Tuesday, December 27, 2011
*Baby E decided to do a move review for his post. It's the 1964 so bad it's good Santa Claus Conquers The Martians. Worth watching with your kids, just once. Life wouldn't be complete without it. We found it on Netflix.
This is my first movie review. I will do more.
We watched this movie for Christmas. There is goofy music in this movie trailer. I am dancing to it. You have to point your fingers and move your arms at the same way, at the same time. And only move one foot. And smile with your mouth open. Do it like this: and stay in one spot.
That's the only good thing about this movie trailer.
My big brother found this movie on Mystery Science Theatre. We watched it.
Santa Claus Conquers The Martians. It's really a dumb and lame movie but is still fun to watch.
There's this part where this polar bear that you can obviously tell it's just a guy in a costume. His paws are just tube socks over his arms and he pretends to attack these two little kidnapped kids.
There is this gun and you shoot rays at people and they freeze. When it fires it makes a cheesey sounds of Pop, like when you pop your finger in your mouth, and then goes waahwaahwaah like on echo fast.
The robot is like a cheap box Halloween costume. With a coffee container for a head.
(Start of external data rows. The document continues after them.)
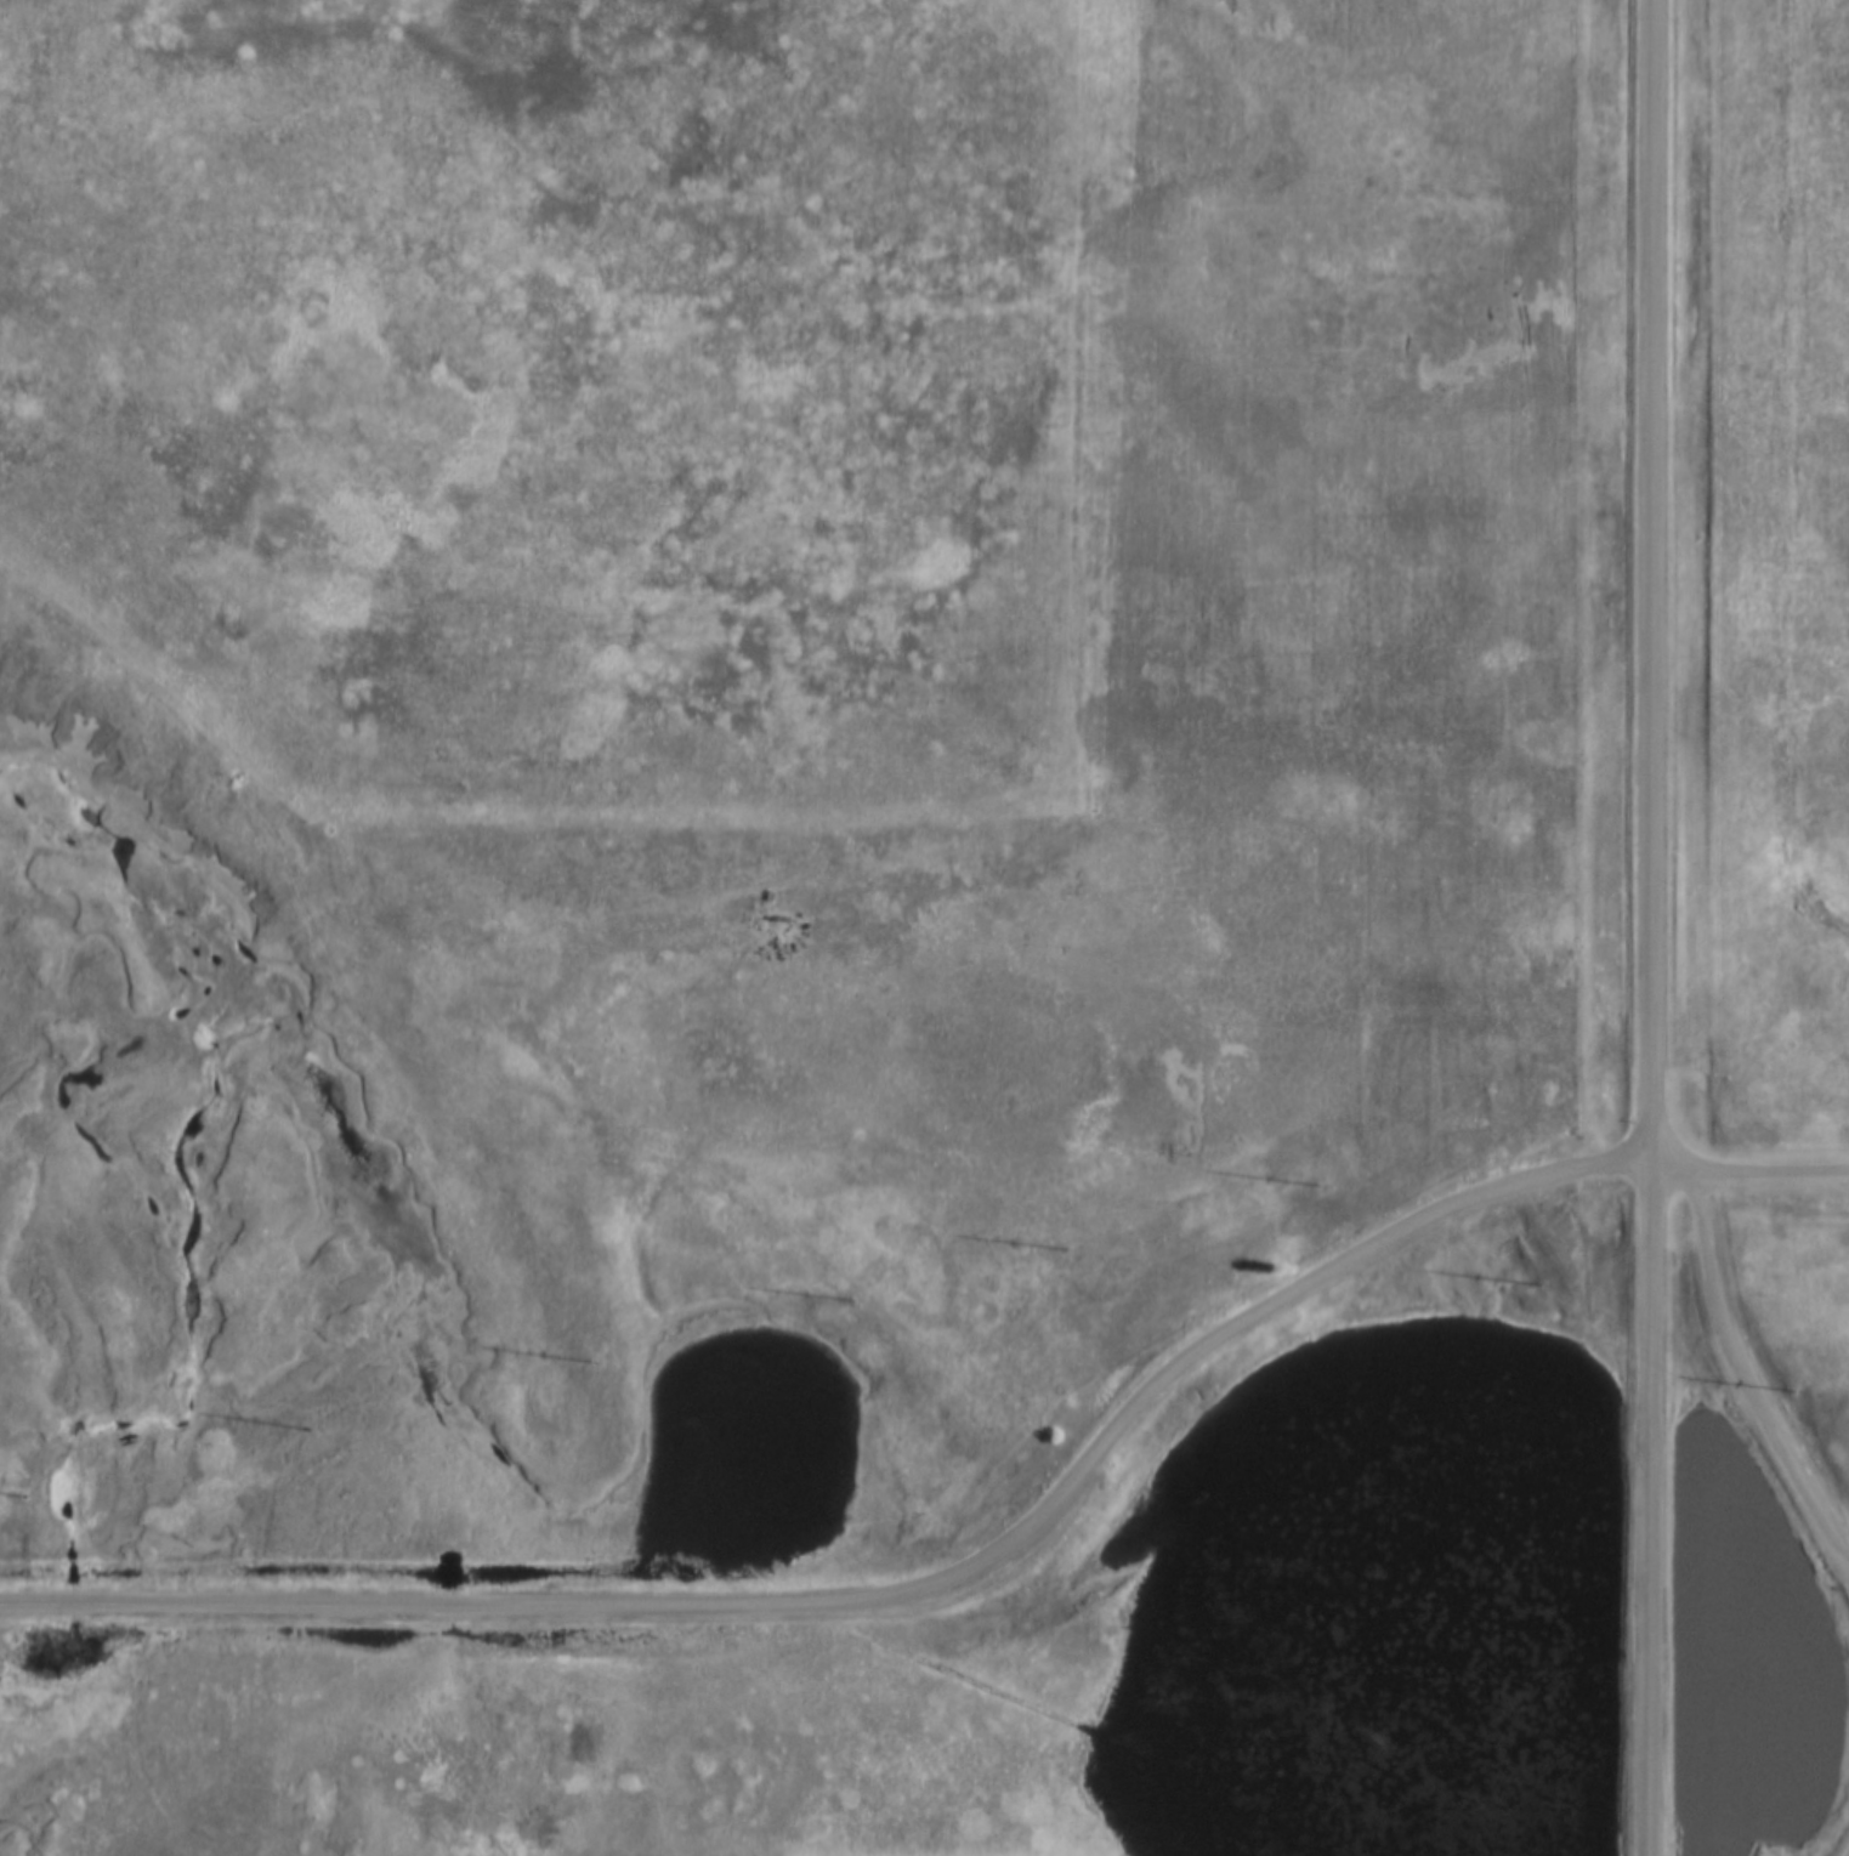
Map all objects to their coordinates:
road: (1652, 927)
road: (1750, 1172)
road: (1744, 1374)
road: (896, 1595)

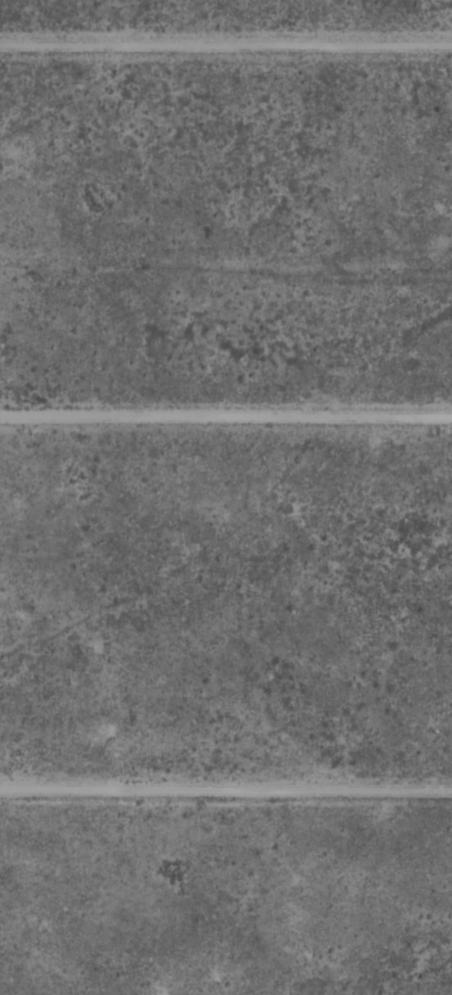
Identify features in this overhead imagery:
road: (226, 44)
road: (226, 416)
road: (226, 787)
My mom wants a book on how it ever got made into a movie.
This movie is pretty much about Martians that try to kidnap Santa, they actually do, to make the kids on their planet feel happy about toys. Except there's this evil guy with a dumb moustache and an upside down scuba diver hat. He tries to get rid of Santa and then there's this other dumb guy whose name is Dropo and he is just not funny. But when he comes on they play music to make you think he's about to be funny.
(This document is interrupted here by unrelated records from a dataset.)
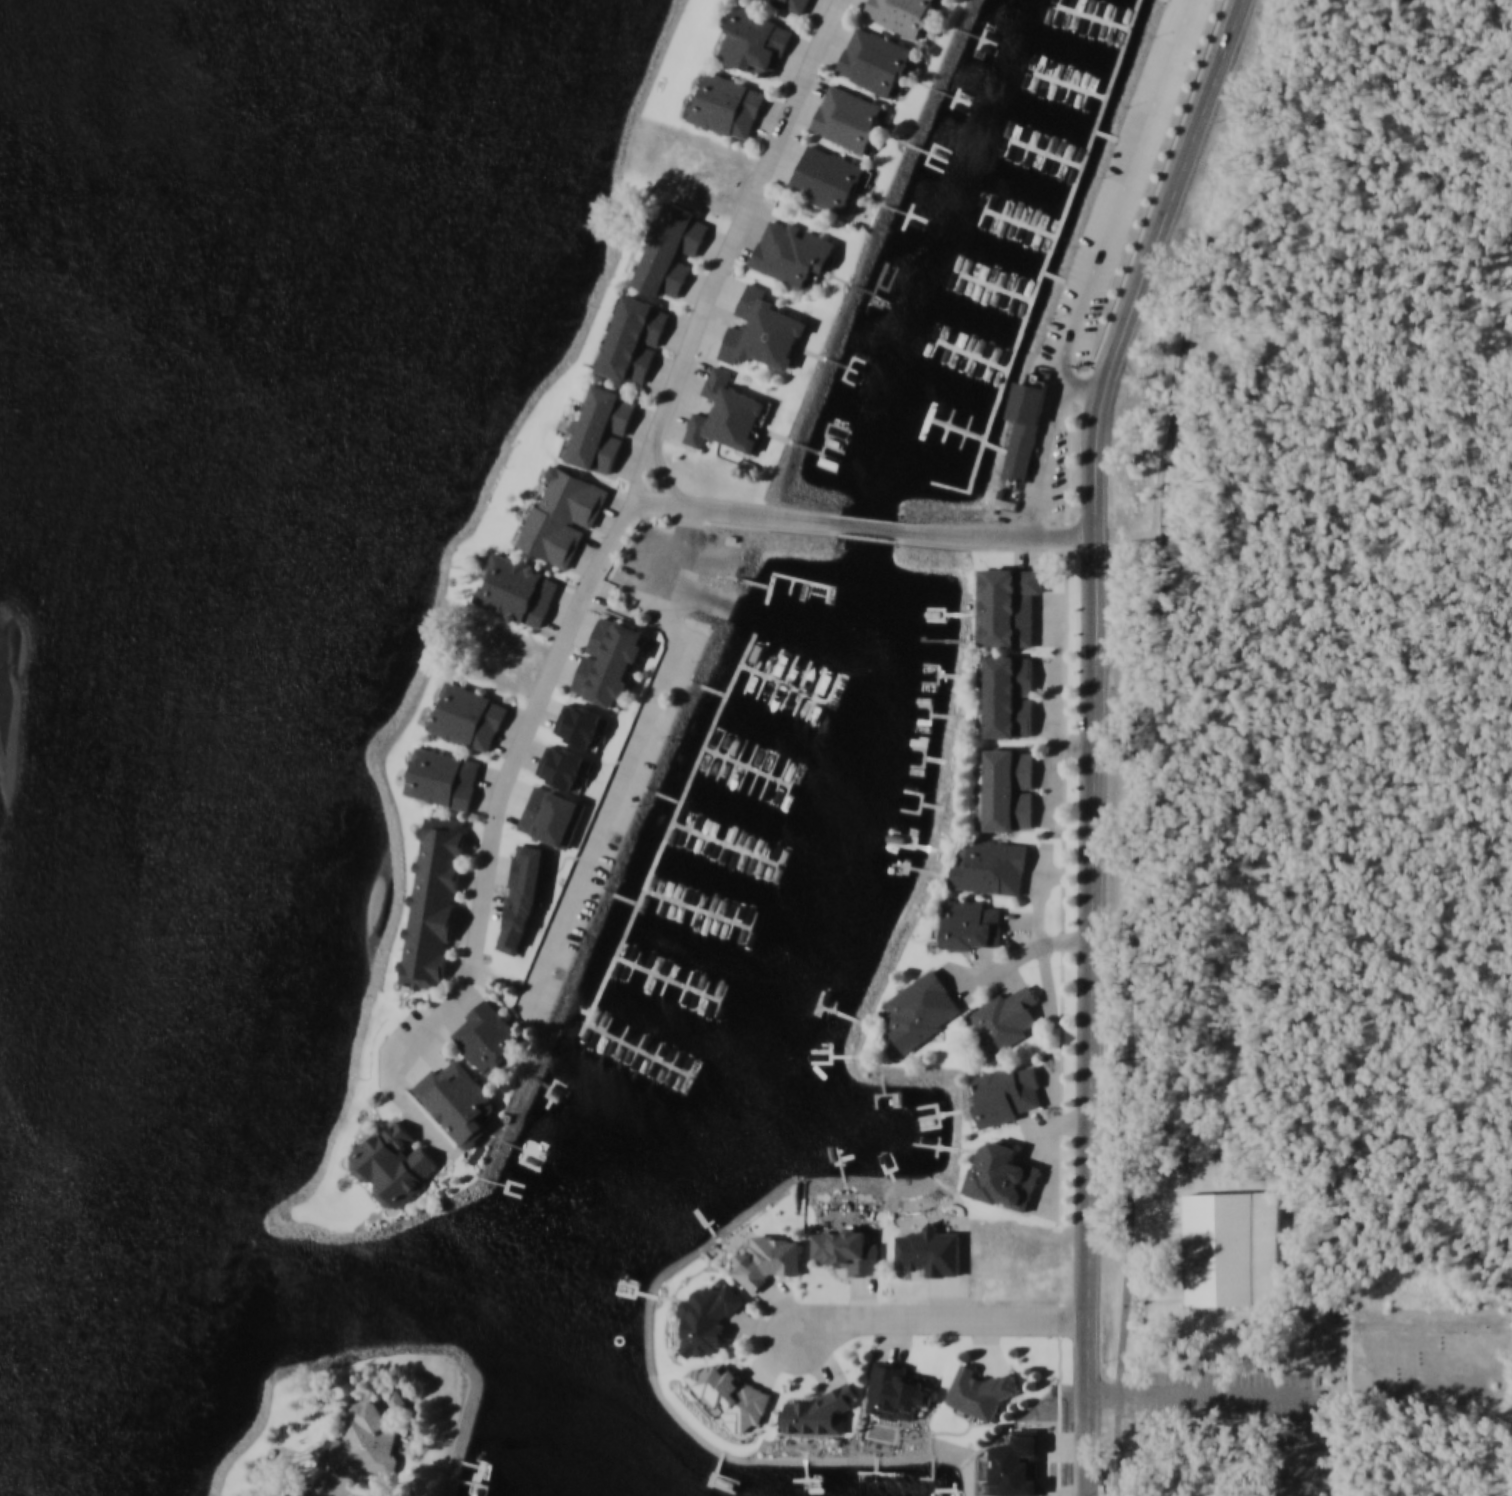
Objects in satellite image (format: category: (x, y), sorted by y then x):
pier: (1165, 0)
building: (794, 5)
pier: (1055, 11)
pier: (1073, 14)
building: (903, 15)
pier: (1093, 18)
pier: (1093, 18)
pier: (1109, 23)
building: (755, 41)
building: (876, 60)
pier: (1032, 75)
pier: (1049, 81)
pier: (1067, 87)
pier: (1069, 87)
pier: (1085, 93)
building: (728, 105)
building: (848, 117)
pier: (1104, 136)
pier: (1008, 142)
pier: (1025, 149)
pier: (1043, 154)
pier: (1044, 154)
pier: (1061, 160)
building: (830, 179)
parking lot: (1122, 182)
pier: (982, 214)
pier: (999, 221)
pier: (1018, 227)
pier: (1018, 227)
pier: (1035, 233)
building: (672, 249)
building: (791, 252)
pier: (1046, 264)
road: (1092, 265)
pier: (959, 279)
pier: (1053, 279)
building: (885, 282)
pier: (976, 286)
pier: (995, 291)
pier: (995, 291)
pier: (1012, 297)
road: (697, 324)
building: (763, 331)
building: (633, 338)
pier: (935, 349)
pier: (952, 356)
pier: (970, 361)
pier: (971, 361)
pier: (987, 367)
road: (1086, 383)
park: (1474, 395)
building: (729, 415)
pier: (926, 423)
pier: (946, 427)
building: (1025, 427)
building: (601, 428)
pier: (954, 431)
pier: (964, 433)
pier: (996, 447)
road: (642, 471)
road: (658, 506)
building: (561, 515)
road: (871, 526)
road: (997, 535)
river: (202, 585)
building: (518, 590)
building: (1008, 605)
pier: (762, 655)
building: (610, 660)
pier: (777, 662)
pier: (792, 668)
pier: (806, 674)
pier: (750, 681)
pier: (820, 681)
pier: (784, 682)
pier: (762, 686)
pier: (834, 686)
pier: (710, 688)
pier: (774, 692)
building: (1008, 696)
pier: (787, 697)
pier: (799, 702)
road: (1130, 704)
pier: (812, 707)
pier: (824, 712)
building: (468, 715)
road: (1094, 735)
road: (525, 737)
pier: (717, 753)
pier: (727, 758)
pier: (738, 761)
pier: (749, 765)
pier: (749, 767)
pier: (759, 771)
pier: (770, 775)
building: (443, 777)
pier: (781, 780)
pier: (792, 784)
building: (1007, 789)
pier: (665, 796)
pier: (691, 831)
pier: (669, 833)
pier: (708, 839)
pier: (724, 846)
pier: (724, 847)
pier: (742, 855)
pier: (760, 862)
building: (991, 866)
pier: (776, 870)
pier: (622, 897)
pier: (663, 898)
building: (433, 901)
pier: (679, 905)
pier: (697, 913)
pier: (697, 913)
pier: (714, 921)
building: (974, 924)
pier: (732, 929)
pier: (749, 936)
road: (1019, 952)
pier: (634, 965)
pier: (652, 973)
pier: (668, 980)
pier: (669, 980)
pier: (686, 987)
pier: (703, 995)
pier: (721, 1004)
building: (923, 1009)
building: (1008, 1018)
pier: (606, 1032)
building: (489, 1037)
pier: (624, 1040)
pier: (640, 1047)
pier: (640, 1048)
pier: (658, 1055)
pier: (675, 1063)
road: (398, 1067)
pier: (692, 1070)
building: (1006, 1095)
building: (458, 1101)
building: (394, 1164)
building: (1004, 1176)
building: (1220, 1248)
building: (930, 1251)
building: (769, 1258)
road: (1168, 1300)
road: (1151, 1304)
road: (1233, 1312)
building: (708, 1318)
road: (957, 1320)
road: (1208, 1343)
road: (1352, 1353)
park: (1423, 1354)
road: (462, 1355)
road: (1274, 1359)
road: (799, 1360)
road: (1334, 1365)
road: (1221, 1373)
building: (899, 1391)
building: (979, 1392)
building: (399, 1400)
building: (816, 1413)
parking lot: (1252, 1413)
building: (365, 1444)
road: (276, 1472)
road: (311, 1490)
Also, there are two kids on Earth that the Martians ask for directions from to get to Santa, then they kidnap them, too. So they don't tell Santa. Then they take them to Mars with Santa and have them make friends with the sad Martian kids. All the people on Mars have names that end in -ar, so you just take a name and add ar and you are a Martian. Steve-ar, Mark-ar, Sue-ar, Ken-ar.
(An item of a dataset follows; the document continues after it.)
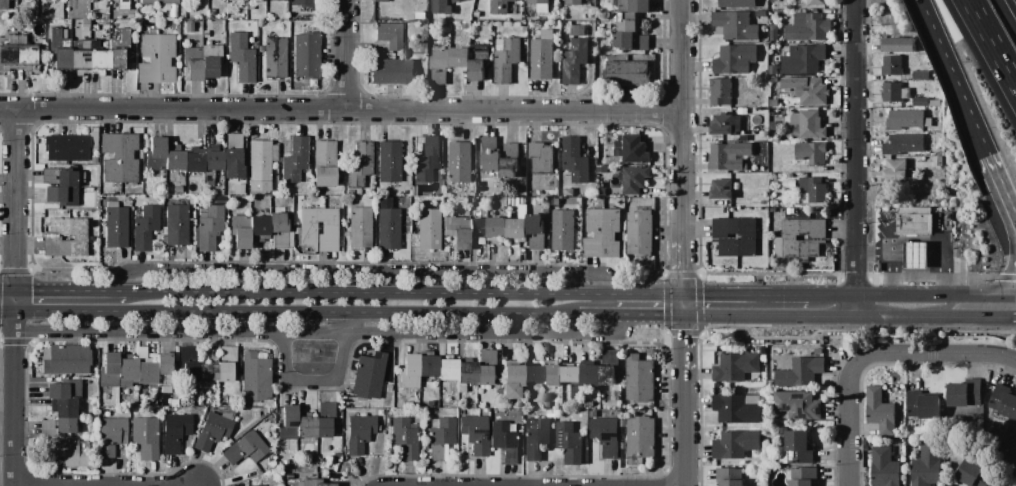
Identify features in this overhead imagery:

The Martians have a really lame space ship that's got a toy box shaped radar thing. The space ship looks like a pencil. The scuba diver heads that the Martians have, have antennae on them that looks like a slurpy straw. They go to the North Pole and kidnap Santa. Then they know that the earthling kids are homesick so they let them drive home by themselves on an auxiliary space craft even though they don't know where they're going.
And no one ever gets hungry in this movie.
My mom says she'd be embarrassed if she was in this movie.
She says she wouldn't do it if they paid her all the money in the world.
She says she'd tear down the posters, and change her name, and move to a different country, and get plastic surgery.